A viagem de 3000 km está quase a terminar. Antes já tinham sido escutados três filósofos centrais do pensamento contemporâneo, os franceses Bernard Stiegler, Jean-Luc Nancy e Philippe Lacoue-Labarthe. É a vez de o cineasta alemão Hans-Jürgen Syberberg tomar a palavra no longo documentário (189 minutos) The Ister (2004). E ouvimos da sua boca que os rios, hoje - neste caso particular, o Danúbio -, já não são um assunto para os artistas: "Nem numa imagem, nem num poema, nada. É só sujidade. Só se pode chorar."Programado por Augusto M. Seabra para a secção Histórias da Europa: Nacionalismos, Identidades e Fronteiras, do DocLisboa, o filme (11, Pequeno Auditório), assinado pelos australianos David Barinson e Daniel Ross, constitui um dos acontecimentos cinematográficos do ano. Ao longo do percurso, o espectador é guiado através de uma série de problemáticas que têm afectado a Mittleuropa nos últimos 60 anos, décadas marcadas por duas guerras. Os temas do documentário, dizem-nos os realizadores, abrangem questões que passam pela "tecnologia, mortalidade, política, guerra e poesia".
O ponto de partida do filme é um seminário do filósofo alemão Martin Heidegger centrado no poema O Istro, de Hölderlin, que teve lugar, em 1942, na Universidade de Friburgo, na Alemanha, no momento em que os nazis lançavam a Solução Final.
A desmontagem do pensamento do autor de O Ser e o Tempo (1927) é uma das linhas centrais deste trabalho. Numa passagem, enquanto a viagem se aproxima do campo de concentração de Mauthausen, a 730 km da nascente do Danúbio, Philippe Lacoue-Labarthe sublinha que Heidegger é merecedor da sua suspeita por ter deixado de evocar apenas a linguagem para passar a tratar a realidade: "Não se pode reduzir a exterminação dos judeus à industrialização da agricultura."
O filósofo francês recorda ainda que Heidegger não quis escutar a história dos judeus na Europa.

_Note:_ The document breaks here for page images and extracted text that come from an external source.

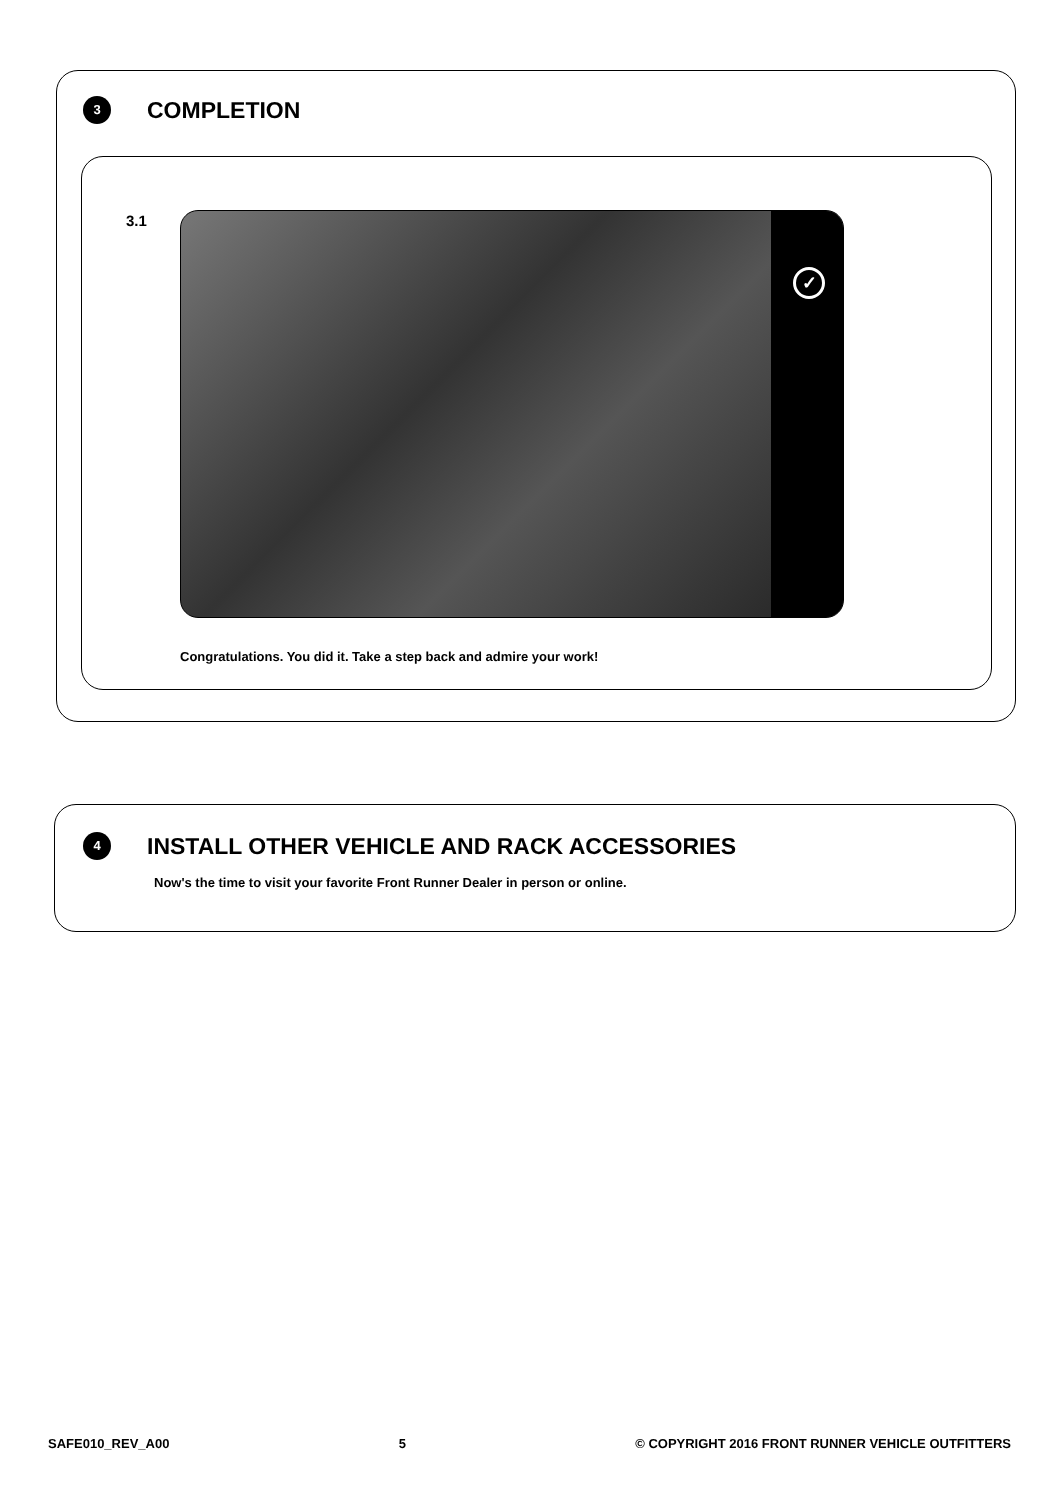3
COMPLETION
3.1 ✓
Congratulations. You did it. Take a step back and admire your work!
4
INSTALL OTHER VEHICLE AND RACK ACCESSORIES
Now's the time to visit your favorite Front Runner Dealer in person or online.
SAFE010_REV_A00 5 © COPYRIGHT 2016 FRONT RUNNER VEHICLE OUTFITTERS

Trata-se aqui de um problema ético: "Infelizmente não é caso único; para ele, esta história não faz história." Antes, durante o trajecto entre Novi Sad e Vukovar, Bernard Stiegler explicava a necessidade de se voltar à mitologia trágica dos Gregos para se tentar perceber a questão da técnica, tal como ela se coloca ao homem do século XXI. E dá os exemplos de Prometeu e de Epimeteu, tal como são narrados por Platão através da boca de Protágoras: "Assim, Prometeu vai roubar o fogo, em outras palavras, a técnica, e também a inteligência de Atena. E o homem será um ser vivo mortal condenado a fabricar próteses. Por outras palavras, ele não tem qualidades..."
A longa viagem, através de vários países, termina com a voz de Heidegger a ler O Istro. Tudo se tinha iniciado há 3000 km, na Roménia, no delta do mar Negro, na Roménia, onde o Danúbio desagua. Na capital, Bucareste, festejava-se a entrada na NATO. George Bush surge num ecrã e os habitantes dançam nas ruas... O.F.